**Stored data entries**:
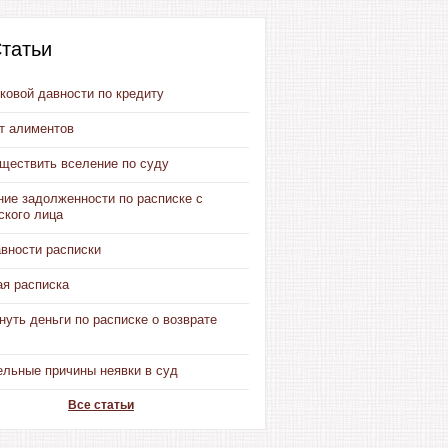
татьи
ковой давности по кредиту
от алиментов
уществить вселение по суду
ние задолженности по расписке с
ского лица
авности расписки
ая расписка
нуть деньги по расписке о возврате
ельные причины неявки в суд
Все статьи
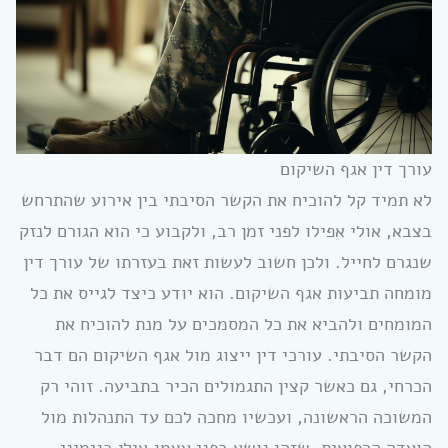
עורך דין אגף השיקום
לא תמיד קל להוכיח את הקשר הסיבתי בין אירוע שהתרחש
בצבא, אולי אפילו לפני זמן רב, ולקבוע כי הוא הגורם לנזק
שנגרם לחייל. ולכן חשוב לעשות זאת בעזרתו של עורך דין
מומחה תביעות אגף השיקום. הוא יודע כיצד לגייס את כל
המומחים ולהביא את כל המסמכים על מנת להוכיח את
הקשר הסיבתי. עורכי דין ייצוג מול אגף השיקום הם דבר
הכרחי, גם כאשר קצין התגמולים הכיר בתביעה. זוהי רק
המשוכה הראשונה, ועכשיו מחכה לכם עד התנהלות מול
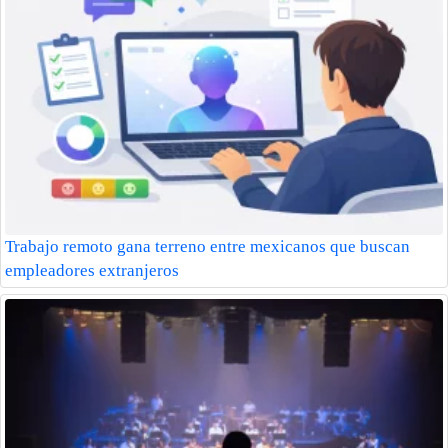
Trabajo remoto gana terreno entre mexicanos que buscan
empleadores extranjeros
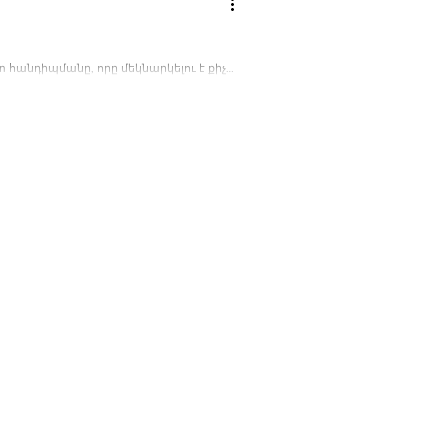
հանդիպմանը, որը մեկնարկելու է քիչ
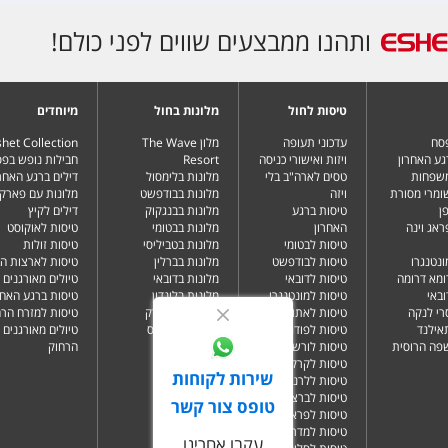
ותהנו ממבצעים שווים לפני כולם!
טיסות לחול
מלונות בחול
מיוחדים
פסח
עדכוני תעופה
מלון The Wave
het Collection
גע האחרון
ויזות ואישורי כניסה
Resort
חבילות נופש בפ
משפחות
טסים לארה"ב בלי
מלונות בלימסול
דילים ברגע האחרו
שומרי מסורת
ויזה
מלונות בבודפשט
מלונות עם פארק 
ן
טיסות ברגע
מלונות בבנגקוק
דילים לקיץ
ראג וינה
האחרון
מלונות בבטומי
טיסות לאוקוסט
טיסות לבטומי
מלונות בטביליסי
טיסות זולות
ונטנגרו
טיסות לבודפשט
מלונות בברלין
טיסות לארצות ה
ומא דרומה
טיסות לדובאי
מלונות בדובאי
טיולים מאורגנים 
ובאי
טיסות למונטנגרו
מלונות בלונדון
טיסות ברגע האחר
רי לנקה
טיסות לאתונה
מלונות בניו יורק
טיסות למזרח הרח
תאילנד
טיסות לפודגוריצה
מלונות בפאפוס
טיולים מאורגנים 
שפה הרוסית
טיסות לורשה
הרחוק
טיסות לקרקוב
שירות לקוחות
טיסות ללרנקה
טיסות לברצלונה
טופס צור קשר
טיסות לפראג
טיסות למדריד
עקבו אחרינו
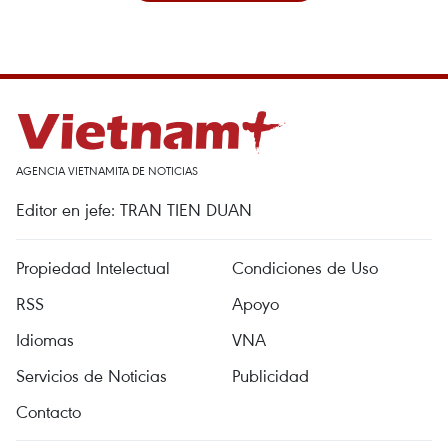
AGENCIA VIETNAMITA DE NOTICIAS
Editor en jefe: TRAN TIEN DUAN
Propiedad Intelectual
Condiciones de Uso
RSS
Apoyo
Idiomas
VNA
Servicios de Noticias
Publicidad
Contacto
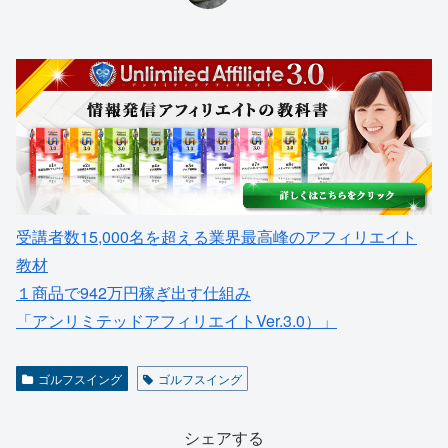
受講者数15,000名を超える業界最高峰のアフィリエイト
教材
１商品で942万円稼ぎ出す仕組み
「アンリミテッドアフィリエイトVer.3.0）」
ゴルフスイング
ゴルフスイング
シェアする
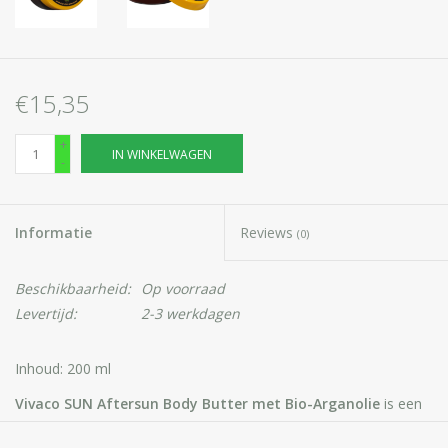
€15,35
+
IN WINKELWAGEN
-
Informatie
Reviews
(0)
Beschikbaarheid:
Op voorraad
Levertijd:
2-3 werkdagen
Inhoud: 200 ml
Vivaco SUN Aftersun Body Butter met Bio-Arganolie
is een
verzachtende body butter met zeldzame Bio-Arganolie.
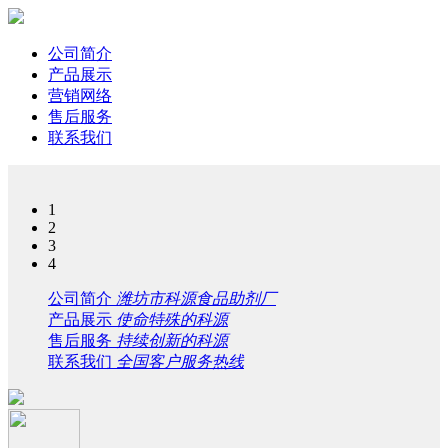
公司简介
产品展示
营销网络
售后服务
联系我们
1
2
3
4
公司简介
潍坊市科源食品助剂厂
产品展示
使命特殊的科源
售后服务
持续创新的科源
联系我们
全国客户服务热线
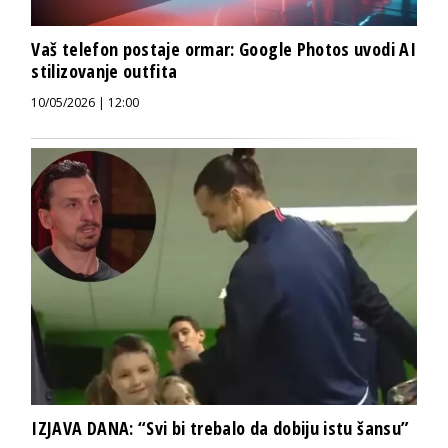
Vaš telefon postaje ormar: Google Photos uvodi AI
stilizovanje outfita
10/05/2026 | 12:00
IZJAVA DANA: “Svi bi trebalo da dobiju istu šansu”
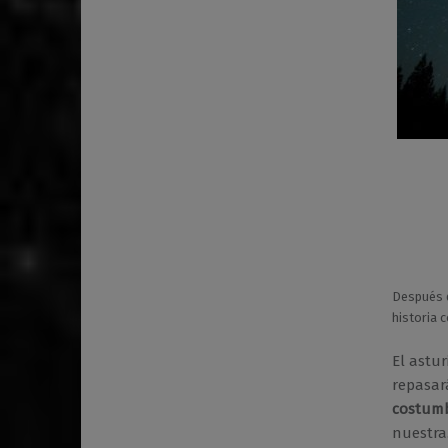
Después d
historia 
El astur
repasar
costumbr
nuestra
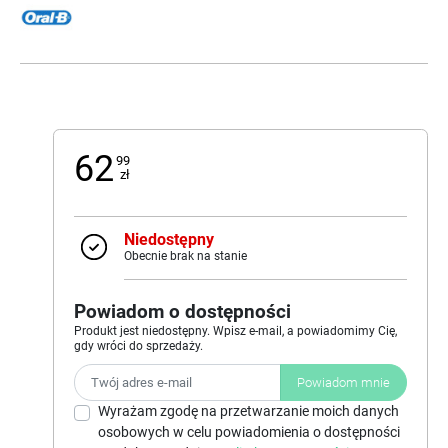
62
99
zł
Niedostępny
Obecnie brak na stanie
Powiadom o dostępności
Produkt jest niedostępny. Wpisz e-mail, a powiadomimy Cię,
gdy wróci do sprzedaży.
Powiadom mnie
Wyrażam zgodę na przetwarzanie moich danych
osobowych w celu powiadomienia o dostępności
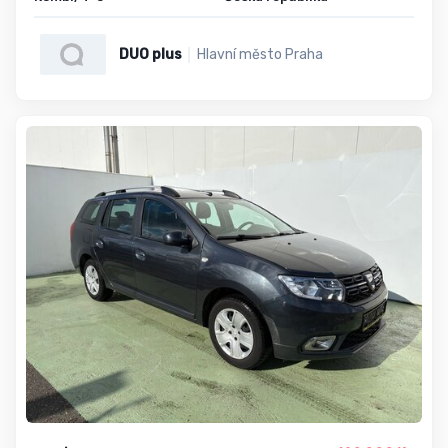
DUO plus
Hlavní město Praha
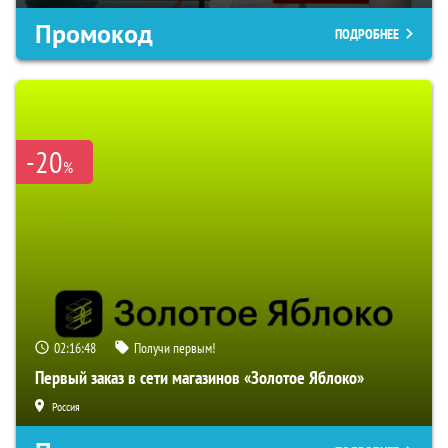
Промокод
ПОДРОБНЕЕ
-20
%
02:16:47
Получи первым!
Первый заказ в сети магазинов «Золотое Яблоко»
Россия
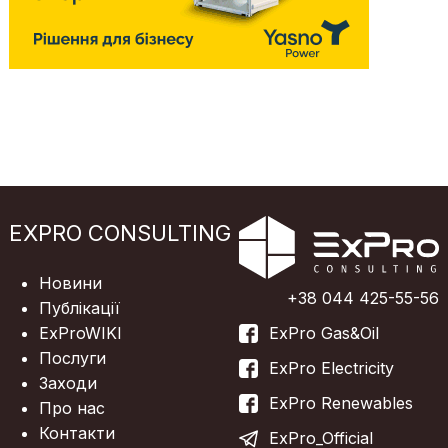
EXPRO CONSULTING
Новини
+38 044 425-55-56
Публікації
ExProWIKI
ExPro Gas&Oil
Послуги
ExPro Electricity
Заходи
ExPro Renewables
Про нас
Контакти
ExPro_Official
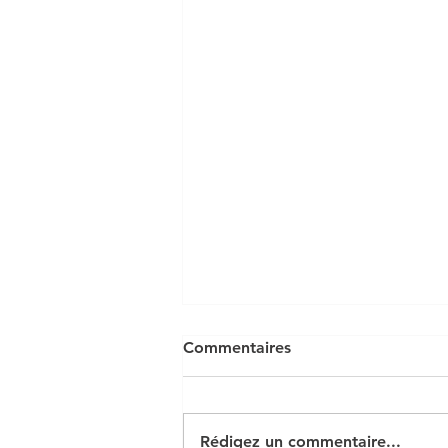
Commentaires
Rédigez un commentaire...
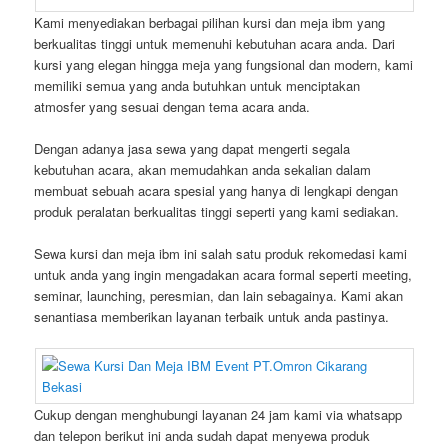
Kami menyediakan berbagai pilihan kursi dan meja ibm yang
berkualitas tinggi untuk memenuhi kebutuhan acara anda. Dari
kursi yang elegan hingga meja yang fungsional dan modern, kami
memiliki semua yang anda butuhkan untuk menciptakan
atmosfer yang sesuai dengan tema acara anda.
Dengan adanya jasa sewa yang dapat mengerti segala
kebutuhan acara, akan memudahkan anda sekalian dalam
membuat sebuah acara spesial yang hanya di lengkapi dengan
produk peralatan berkualitas tinggi seperti yang kami sediakan.
Sewa kursi dan meja ibm ini salah satu produk rekomedasi kami
untuk anda yang ingin mengadakan acara formal seperti meeting,
seminar, launching, peresmian, dan lain sebagainya. Kami akan
senantiasa memberikan layanan terbaik untuk anda pastinya.
Cukup dengan menghubungi layanan 24 jam kami via whatsapp
dan telepon berikut ini anda sudah dapat menyewa produk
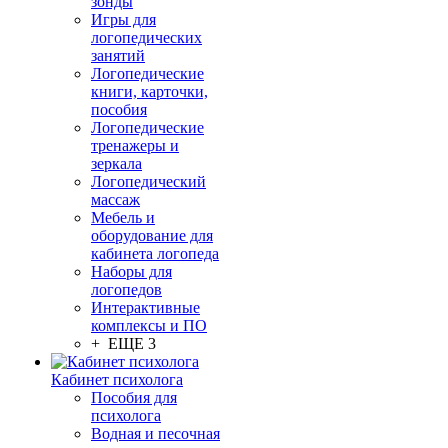
зонды
Игры для
логопедических
занятий
Логопедические
книги, карточки,
пособия
Логопедические
тренажеры и
зеркала
Логопедический
массаж
Мебель и
оборудование для
кабинета логопеда
Наборы для
логопедов
Интерактивные
комплексы и ПО
+ ЕЩЕ 3
Кабинет психолога
Пособия для
психолога
Водная и песочная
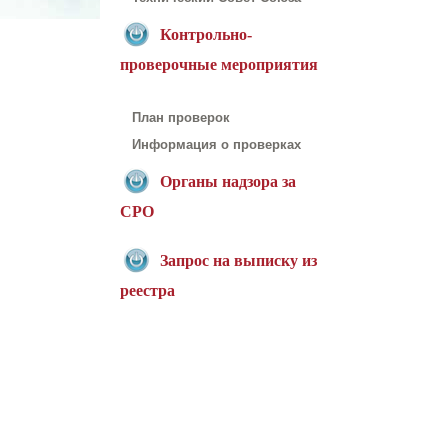
Контрольно-
проверочные мероприятия
План проверок
Информация о проверках
Органы надзора за
СРО
Запрос на выписку из
реестра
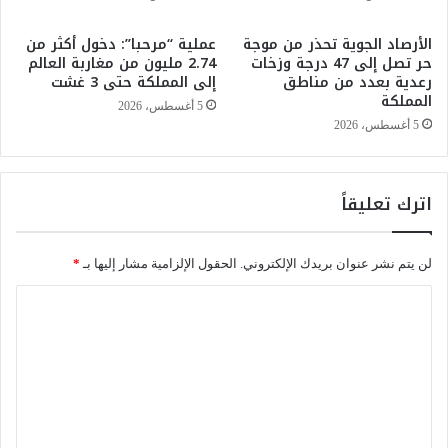
ع
م
ر
ك
الأرصاد الجوية تحذر من موجة
عملية “مرحبا”: دخول أكثر من
ض
ت
حر تصل إلى 47 درجة وزخات
2.74 مليون من مغاربة العالم
ح
ا
رعدية بعدد من مناطق
إلى المملكة حتى 3 غشت
ص
ب
المملكة
5 أغسطس، 2026
ي
«
5 أغسطس، 2026
ل
ا
ت
ل
ه
م
ا
غ
اترك تعليقاً
و
ر
ت
ب
ر
ا
لن يتم نشر عنوان بريدك الإلكتروني.
الحقول الإلزامية مشار إليها بـ
*
س
ل
م
ا
ا
ت
ج
ل
و
ت
ت
ج
م
ه
ا
ع
ا
ع
ل
ت
ي
2
2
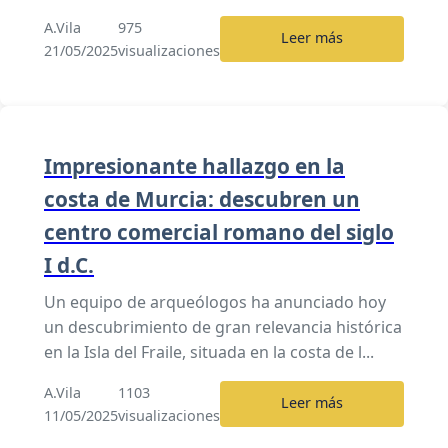
A.Vila
975
Leer más
21/05/2025
visualizaciones
Impresionante hallazgo en la
costa de Murcia: descubren un
centro comercial romano del siglo
I d.C.
Un equipo de arqueólogos ha anunciado hoy
un descubrimiento de gran relevancia histórica
en la Isla del Fraile, situada en la costa de l...
A.Vila
1103
Leer más
11/05/2025
visualizaciones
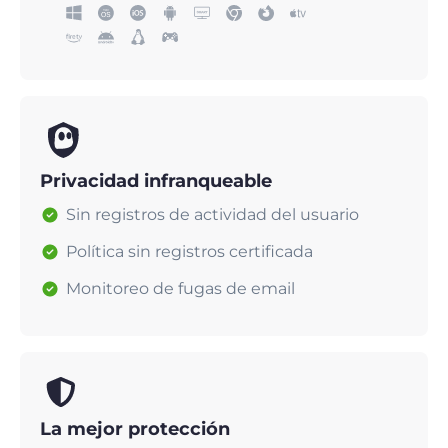
Privacidad infranqueable
Sin registros de actividad del usuario
Política sin registros certificada
Monitoreo de fugas de email
La mejor protección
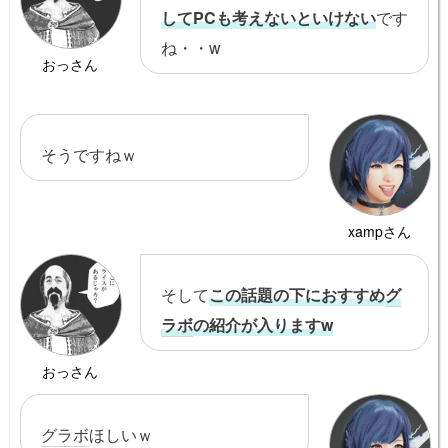
してPCも考えないといけない
です
ね・・w
おっさん
そうですねｗ
xampさん
そして
この話題の下におすすめ
グ
ラボ
の紹介が入りますw
おっさん
グラボ
ほしいｗ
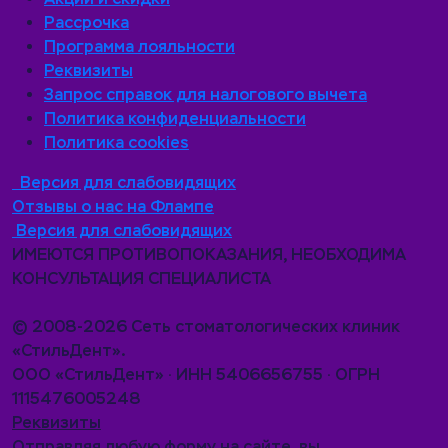
Рассрочка
Программа лояльности
Реквизиты
Запрос справок для налогового вычета
Политика конфиденциальности
Политика cookies
Версия для слабовидящих
Отзывы о нас на Флампе
Версия для слабовидящих
ИМЕЮТСЯ ПРОТИВОПОКАЗАНИЯ, НЕОБХОДИМА
КОНСУЛЬТАЦИЯ СПЕЦИАЛИСТА
© 2008-2026 Сеть стоматологических клиник
«СтильДент».
ООО «СтильДент» · ИНН 5406656755 · ОГРН
1115476005248
Реквизиты
Отправляя любую форму на сайте, вы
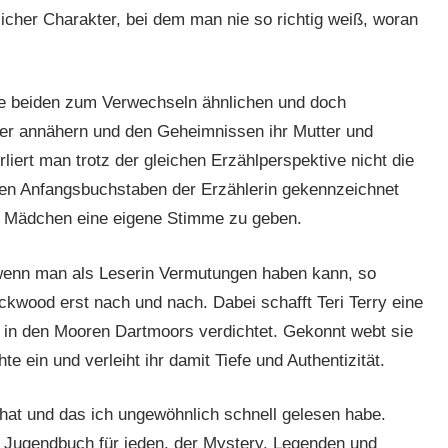
licher Charakter, bei dem man nie so richtig weiß, woran
ie beiden zum Verwechseln ähnlichen und doch
der annähern und den Geheimnissen ihr Mutter und
iert man trotz der gleichen Erzählperspektive nicht die
igen Anfangsbuchstaben der Erzählerin gekennzeichnet
er Mädchen eine eigene Stimme zu geben.
 wenn man als Leserin Vermutungen haben kann, so
ckwood erst nach und nach. Dabei schafft Teri Terry eine
m in den Mooren Dartmoors verdichtet. Gekonnt webt sie
 ein und verleiht ihr damit Tiefe und Authentizität.
n hat und das ich ungewöhnlich schnell gelesen habe.
s Jugendbuch für jeden, der Mystery, Legenden und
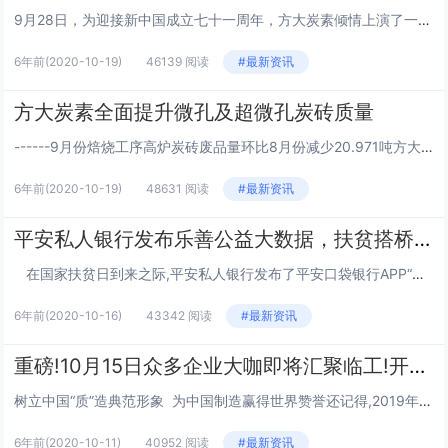
9月28日，为迎接新中国成立七十一周年，方大炭素倾情上演了一场别开生面的闪唱活动。该公司党委书记王启军，工会主席谢鹏洲等领导全程参与。当天，该公司员工像往常一样陆陆续续到餐饮中心就餐。12时许，餐饮中心大厅里忽然传来一阵优美的歌声：“我和我...
6年前
(2020-10-19)
46139 阅读
#最新资讯
方大炭素全面提升微孔及超微孔炭砖质量
------9月份焙烧工序高炉炭砖废品量环比8月份减少20.971吨方大炭素全力推进解决炭砖端部纵纹的技术攻关项目，该公司焙烧厂与技术研发部联合对该厂二、三车间炭砖装炉全过程进行质量跟踪，重点加强炭砖产品质量控制点的落实，成效显著。9月份焙...
6年前
(2020-10-19)
48631 阅读
#最新资讯
平安私人银行发布乐善公益大数据，扶贫搭桥效应初显
在国家扶贫日到来之际,平安私人银行发布了平安口袋银行APP“平安乐善”公益平台大数据分析,数据显示:该平台已帮扶四川凉山州等13个扶贫地区、贫困户3000户;今年以来吸引了106万平安银行客户访问,火龙果等助农产品...
6年前
(2020-10-16)
43342 阅读
#最新资讯
重磅!10月15日众多企业大咖即将汇聚临工!开启高质量发展探秘之旅
树立中国“质”造典范形象 为中国制造赢得世界赞誉还记得,2019年10月24日的凌晨,山东临工荣获2019年度欧洲质量奖的消息从芬兰首都赫尔辛基传来,颁奖的一幕犹在眼前。四十余年的高质量发展之路,为中国制造赢得世界赞誉...
6年前
(2020-10-11)
40952 阅读
#最新资讯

**What you should do**: The answer must consist solely of the lines from the first line of the records through the line containing "המשוכה הראשונה, ועכשיו", reproduced exactly and without the pictures.

**Answer for this exercise**:
татьи
ковой давности по кредиту
от алиментов
уществить вселение по суду
ние задолженности по расписке с
ского лица
авности расписки
ая расписка
нуть деньги по расписке о возврате
ельные причины неявки в суд
Все статьи
עורך דין אגף השיקום
לא תמיד קל להוכיח את הקשר הסיבתי בין אירוע שהתרחש
בצבא, אולי אפילו לפני זמן רב, ולקבוע כי הוא הגורם לנזק
שנגרם לחייל. ולכן חשוב לעשות זאת בעזרתו של עורך דין
מומחה תביעות אגף השיקום. הוא יודע כיצד לגייס את כל
המומחים ולהביא את כל המסמכים על מנת להוכיח את
הקשר הסיבתי. עורכי דין ייצוג מול אגף השיקום הם דבר
הכרחי, גם כאשר קצין התגמולים הכיר בתביעה. זוהי רק
המשוכה הראשונה, ועכשיו מחכה לכם עד התנהלות מול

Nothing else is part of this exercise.